Users cannot see the global ClusterQueue. We must create a "Local Queue" inside their project that connects to the main supply.

  1. Create the LocalQueue:

    apiVersion: kueue.x-k8s.io/v1beta1
    kind: LocalQueue
    metadata:
      namespace: gpu-users
      name: local-queue-gpu
    spec:
      clusterQueue: cluster-queue-gpu

Step 5: Publish the Menu (Hardware Profile)

Finally, we create the UI button.

Critical Architecture Note

Because we are using Kueue, this Hardware Profile must not contain nodeSelectors or tolerations. It serves only as a pointer to the queue.

  1. Create the Hardware Profile:

    apiVersion: dashboard.opendatahub.io/v1alpha1
    kind: HardwareProfile
    metadata:
      name: profile-l40s-slice
      namespace: redhat-ods-applications
    spec:
      displayName: "NVIDIA L40S (Time-Sliced)"
      description: "Shared GPU segment. Good for inference and light training."
      identifiers:
        - identifier: nvidia.com/gpu
          count: 1
      # No selectors here. Kueue handles placement.

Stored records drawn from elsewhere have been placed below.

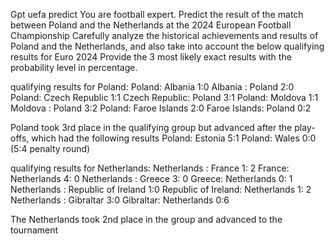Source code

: Gpt uefa predict You are football expert.
Predict the result of the match between Poland and the Netherlands at the 2024 European Football Championship
Carefully analyze the historical achievements and results of Poland and the Netherlands, and also take into account the below qualifying results for Euro 2024
Provide the 3 most likely exact results with the probability level in percentage.

qualifying results for Poland:
Poland: Albania 1:0
Albania : Poland 2:0
Poland: Czech Republic 1:1
Czech Republic: Poland 3:1
Poland: Moldova 1:1
Moldova : Poland 3:2
Poland: Faroe Islands 2:0
Faroe Islands: Poland 0:2

Poland took 3rd place in the qualifying group but advanced after the play-offs, which had the following results
Poland: Estonia 5:1
Poland: Wales 0:0 (5:4 penalty round)

qualifying results for Netherlands:
Netherlands : France 1: 2
France: Netherlands 4: 0
Netherlands : Greece 3: 0
Greece: Netherlands 0: 1
Netherlands : Republic of Ireland 1:0
Republic of Ireland: Netherlands 1: 2
Netherlands : Gibraltar 3:0
Gibraltar: Netherlands 0:6

The Netherlands took 2nd place in the group and advanced to the tournament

Step 6: The "Payoff" (Verification)

  1. Log in to the RHOAI Dashboard.

  2. Go to Data Science Projectsgpu-users.

  3. Create a Workbench.

  4. Select the "NVIDIA L40S (Time-Sliced)" accelerator.

  5. Success: The Pod launches.

    • Under the hood: Kueue intercepted the request, checked the quota in cluster-queue-gpu, assigned default-flavor, and the Scheduler placed it on one of your 4 virtual slices.


Mission Accomplished. You have successfully deployed an end-to-end GPU-as-a-Service architecture.